Poland marks 80th anniversary of start of WW2
WARSAW (Reuters) - Leaders including German Chancellor Angela Merkel and US Vice President Mike Pence on Sunday mark 80 years since the start of World War Two in Poland, with the conflict still a live political issue in the country.
Few places suffered the level of death and destruction seen in Poland. It lost about a fifth of its population, including the vast majority of its three million Jewish citizens. After the war, shattered Warsaw had to rise again from ruins and Poland remained under Soviet domination until 1989.
Ceremonies begin shortly after 4 a.m. (0200 GMT) in the small town of Wielun, site of one of the first bombings of the war on Sept. 1, 1939, with speeches by Polish President Andrzej Duda and his German counterpart, Frank-Walter Steinmeier.

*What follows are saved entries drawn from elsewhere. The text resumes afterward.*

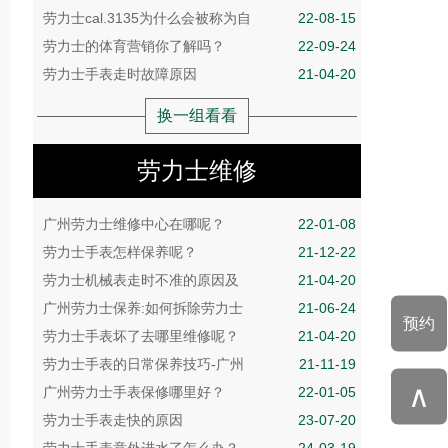
劳力士cal.3135为什么会被称为自
22-08-15
劳力士的体育营销你了解吗？
22-09-24
劳力士手表走时故障原因
21-04-20
换一组看看
劳力士维修
广州劳力士维修中心在哪呢？
22-01-08
劳力士手表怎样保养呢？
21-12-22
劳力士机械表走时不准的原因及
21-04-20
广州劳力士保养:如何拆除劳力士
21-06-24
预约
劳力士手表坏了去哪里维修呢？
21-04-20
劳力士手表的日常保养技巧-广州
21-11-19
∧
广州劳力士手表保修哪里好？
22-01-05
劳力士手表走快的原因
23-07-20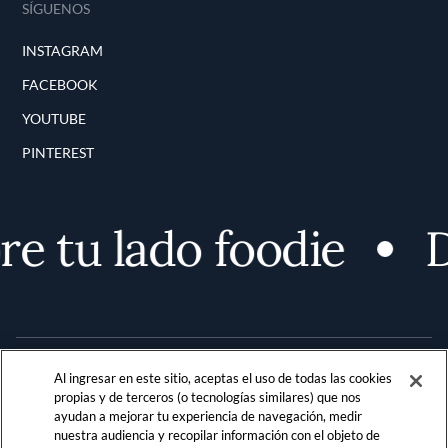
SÍGUENOS
INSTAGRAM
FACEBOOK
YOUTUBE
PINTEREST
 tu lado foodie
D
Al ingresar en este sitio, aceptas el uso de todas las cookies
propias y de terceros (o tecnologías similares) que nos
ayudan a mejorar tu experiencia de navegación, medir
nuestra audiencia y recopilar información con el objeto de
Terms and Conditions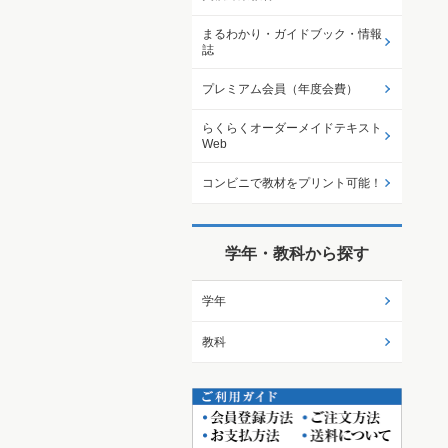
まるわかり・ガイドブック・情報
誌
プレミアム会員（年度会費）
らくらくオーダーメイドテキスト
Web
コンビニで教材をプリント可能！
学年・教科から探す
学年
教科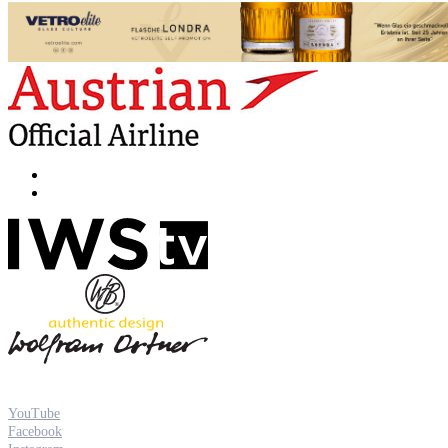
YouTube
Facebook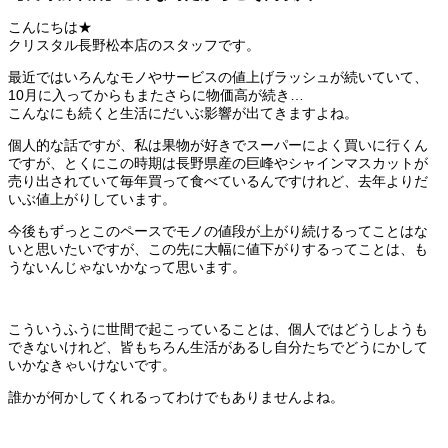
こんにちは★
クリスタル長野松本店のスタッフです。
最近ではいろんなモノやサービスの値上げラッシュが続いていて、
10月に入ってからもまたさらに物価高が続き…
こんなにも続くと生活にだいぶ影響が出てきますよね。
個人的な話ですが、私は果物が好きでスーパーによく買いに行くん
ですが、とくにこの時期は長野県産の巨峰やシャインマスカットが
売り出されていて毎年買って食べているんですけれど、去年よりだ
いぶ値上がりしています。
今後もずっとこのペースでモノの値段が上がり続けるってことはな
いと思いたいですが、この先に大幅に値下がりするってことは、も
うないんじゃないかなって思います。
こういうふうに世間で起こっていることは、個人ではどうしようも
できないけれど、皆もちろん生活があるし自分たちでどうにかして
いかなきゃいけないです。
誰かが何かしてくれるってわけでもありませんよね。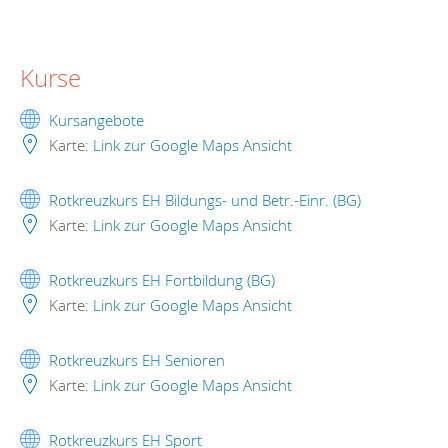
Kurse
Kursangebote
Karte:
Link zur Google Maps Ansicht
Rotkreuzkurs EH Bildungs- und Betr.-Einr. (BG)
Karte:
Link zur Google Maps Ansicht
Rotkreuzkurs EH Fortbildung (BG)
Karte:
Link zur Google Maps Ansicht
Rotkreuzkurs EH Senioren
Karte:
Link zur Google Maps Ansicht
Rotkreuzkurs EH Sport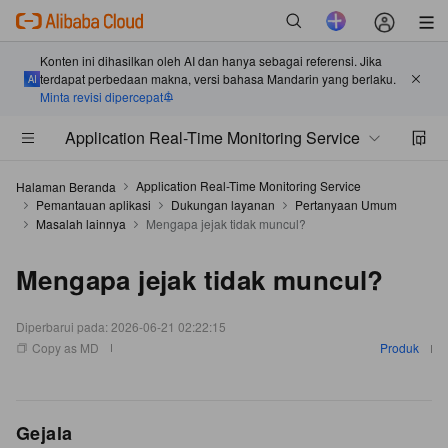
Konten ini dihasilkan oleh AI dan hanya sebagai referensi. Jika
terdapat perbedaan makna, versi bahasa Mandarin yang berlaku.
Minta revisi dipercepat
Application Real-Time Monitoring Service
Application Real-Time Monitoring Service
Halaman Beranda
Pemantauan aplikasi
Dukungan layanan
Pertanyaan Umum
Masalah lainnya
Mengapa jejak tidak muncul?
Mengapa jejak tidak muncul?
Diperbarui pada:
2026-06-21 02:22:15
Copy as MD
Produk
Gejala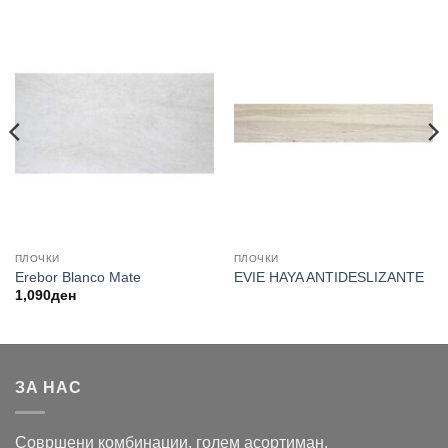
ПЛОЧКИ
ПЛОЧКИ
Erebor Blanco Mate
EVIE HAYA ANTIDESLIZANTE
1,090
ден
ЗА НАС
Совршени комбинации, голем асортиман,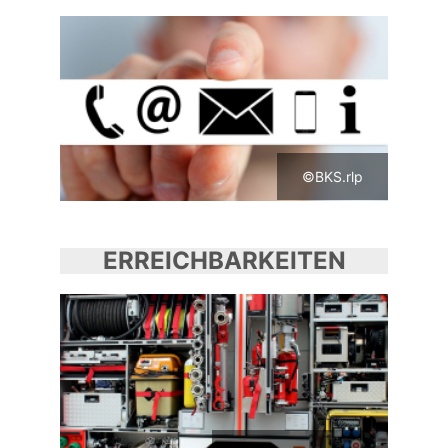
©BKS.rlp
ERREICHBARKEITEN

Merkel, and Pence who is arriving after President Donald Trump abruptly cancelled a planned trip due to a hurricane, will take part in events later in the day in Warsaw.
For Poland’s Law and Justice (PiS) party, the memory of World War Two is a central plank of its “historical politics”, aiming to counteract what it says is a lack of appreciation in the West of the extent of the nation’s suffering and bravery under Nazi German occupation.

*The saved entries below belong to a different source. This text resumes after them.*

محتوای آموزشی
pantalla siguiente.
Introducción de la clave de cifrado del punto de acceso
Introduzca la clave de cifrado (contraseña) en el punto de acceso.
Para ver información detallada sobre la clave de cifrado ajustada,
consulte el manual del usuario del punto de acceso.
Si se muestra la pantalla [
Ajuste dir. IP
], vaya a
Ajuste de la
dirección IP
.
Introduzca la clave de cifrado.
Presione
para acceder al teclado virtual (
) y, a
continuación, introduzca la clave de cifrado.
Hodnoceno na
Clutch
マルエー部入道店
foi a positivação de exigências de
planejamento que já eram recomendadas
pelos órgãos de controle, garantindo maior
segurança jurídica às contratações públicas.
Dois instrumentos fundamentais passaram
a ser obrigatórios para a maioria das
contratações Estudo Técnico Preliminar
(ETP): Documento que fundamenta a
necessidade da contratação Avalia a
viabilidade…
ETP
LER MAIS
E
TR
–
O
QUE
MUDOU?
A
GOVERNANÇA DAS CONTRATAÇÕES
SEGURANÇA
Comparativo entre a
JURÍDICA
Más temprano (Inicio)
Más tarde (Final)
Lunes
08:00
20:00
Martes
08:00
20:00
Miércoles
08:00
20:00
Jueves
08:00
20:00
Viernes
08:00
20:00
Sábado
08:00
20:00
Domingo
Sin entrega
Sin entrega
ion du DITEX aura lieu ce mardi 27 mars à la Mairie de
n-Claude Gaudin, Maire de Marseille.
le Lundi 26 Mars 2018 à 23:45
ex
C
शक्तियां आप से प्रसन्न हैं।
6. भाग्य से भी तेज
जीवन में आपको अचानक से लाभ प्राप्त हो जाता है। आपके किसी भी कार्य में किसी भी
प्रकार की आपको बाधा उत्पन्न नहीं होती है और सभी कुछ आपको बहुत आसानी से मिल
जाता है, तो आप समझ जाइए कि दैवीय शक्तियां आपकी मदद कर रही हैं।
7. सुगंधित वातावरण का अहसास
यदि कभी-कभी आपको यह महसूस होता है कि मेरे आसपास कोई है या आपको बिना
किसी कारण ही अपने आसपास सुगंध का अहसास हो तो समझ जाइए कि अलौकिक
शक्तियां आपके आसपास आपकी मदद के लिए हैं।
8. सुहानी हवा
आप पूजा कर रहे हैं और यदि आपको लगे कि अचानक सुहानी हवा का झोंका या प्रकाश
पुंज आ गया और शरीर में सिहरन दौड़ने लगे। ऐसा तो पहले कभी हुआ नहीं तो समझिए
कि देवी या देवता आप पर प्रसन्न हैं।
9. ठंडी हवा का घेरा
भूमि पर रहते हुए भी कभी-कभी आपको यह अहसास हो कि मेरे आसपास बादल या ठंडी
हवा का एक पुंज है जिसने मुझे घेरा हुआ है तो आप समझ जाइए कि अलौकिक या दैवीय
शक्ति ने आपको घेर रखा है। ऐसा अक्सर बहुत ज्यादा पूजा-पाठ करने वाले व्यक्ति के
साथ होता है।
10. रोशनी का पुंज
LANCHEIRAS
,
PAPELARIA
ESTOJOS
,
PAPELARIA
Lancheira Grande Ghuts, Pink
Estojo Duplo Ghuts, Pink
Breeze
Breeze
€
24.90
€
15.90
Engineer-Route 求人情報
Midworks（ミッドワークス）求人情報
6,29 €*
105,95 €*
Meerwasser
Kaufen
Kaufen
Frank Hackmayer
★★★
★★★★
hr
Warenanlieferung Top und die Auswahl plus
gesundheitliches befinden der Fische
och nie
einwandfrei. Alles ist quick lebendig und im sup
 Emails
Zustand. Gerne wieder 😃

Critics say the party’s ambition is to fan nationalism among voters at a time when populists around the world are tapping into historical revisionism. PiS says the country’s standing on the global stage and national security are at stake.
“The experience of Poland in the Second World War greatly differed from western European countries. The occupation of France and Poland was incomparable,” Prime Minister Mateusz Morawiecki wrote in a paid article published by German newspaper Die Welt on Friday.
Paid for by a foundation financed by state companies in Poland, similar articles were due to appear in major newspapers across Europe and in the United States over the weekend.
As part of its campaign, the Polish National Foundation also paid for supplements in some newspapers consisting of a copy of their front pages from Sept. 2, 1939, that highlighted the Nazi German army’s attack on Poland.